There’s immense power there. It’s worth restating.
1. Whatever you pay attention to actually has a direct effect on your brain’s physical structure.
2. Your brain will wire itself to support whatever you pay attention to. That’s why it’s so important to choose carefully where you give your attention.
Thus, in order to make the changes to your daily habits and get on the path to real and sustainable change, you need to be careful about how you choose your goals. Mindfulness practice is a powerful way to gain the clarity and wisdom you need to focus on the goals that really matter to you.
So be intentional with your attention. It makes a difference.
What do you want to achieve?
So many of us go through our daily routines without stopping to think about our bigger goals – our deepest intentions. When was the last time you stopped to think about what really matters to you? I’m talking about what is most deeply important to you at your core. When was the last time you consciously brought your core values into your decision-making process?

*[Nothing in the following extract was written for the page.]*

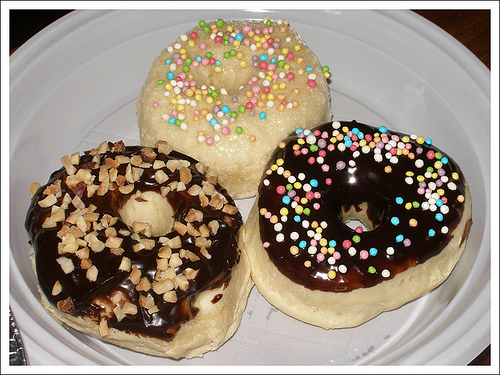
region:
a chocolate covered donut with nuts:
[43, 151, 235, 323]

When we don’t approach our lives with this deeper perspective in mind, we tend to live on autopilot and move through life in a relatively superficial way. For most of us, things generally aren’t terrible, but they also aren’t fantastic. We go through our daily lives rarely feeling any real sense of clarity. Maybe there are things we want to achieve or change in our lives, but we don’t really know how to get there. Often we’re not even really sure where there is. And in the meantime it’s too easy to get and stay distracted by all the “chatter” of life.

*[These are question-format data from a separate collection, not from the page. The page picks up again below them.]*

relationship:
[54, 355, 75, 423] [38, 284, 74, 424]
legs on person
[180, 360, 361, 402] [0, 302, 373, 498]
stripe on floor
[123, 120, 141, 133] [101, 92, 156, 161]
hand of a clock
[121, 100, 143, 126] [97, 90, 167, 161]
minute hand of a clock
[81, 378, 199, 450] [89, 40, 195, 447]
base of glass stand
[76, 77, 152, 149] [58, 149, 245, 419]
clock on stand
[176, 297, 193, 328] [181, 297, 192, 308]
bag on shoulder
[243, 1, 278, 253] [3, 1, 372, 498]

To move forward you must first become still enough to identify your innermost values. It’s very difficult to find clarity in the midst of all that chatter. Think about a radio not fully dialed into a station. You’ll hear lots of static, but have a hard time making out what’s actually coming through. It is the same with us. When we’re constantly distracted by superficial chatter, it’s hard to hear our innermost voices in the static. Mindfulness practice helps you learn to slow down, find presence and gain clear reception of what is truly important to you.
The “simple” fact is this: The only way to ensure success for long-term goals is to have enough clarity and commitment to them that they overpower your desire to be taken off your path for short-term gratification. It isn’t luck and it is always possible, though it may not seem that way sometimes. It can be cultivated through practice – for anyone, starting at anytime.
Regardless of your past, now is always the best moment to practice.
Regardless of where you are, now is always the best time to make a change.
Let’s take eating as an example. If you want to make long-term changes to your eating habits, you have to become clear and committed enough to your goals that your desire to achieve those goals overpowers your desire to eat another cookie. It doesn’t matter if you have eaten unhealthily in the past — it only matters where you bring your attention now. Again, every moment is the best moment to practice. It doesn’t matter what you chose before – now always brings a new opportunity.
And the more you practice, the easier it becomes. The whole process is similar to getting a freight train moving. At first it takes enormous effort and you barely see any movement. But as you keep putting in effort, you begin to see real progress forward. And as you develop new habits, your brain actually starts to rewire itself to support them. And as you start practicing these new habits, you also start building momentum, which means that it becomes easier and easier to keep going in the direction you choose. You just have to first clearly identify the track you want to be on.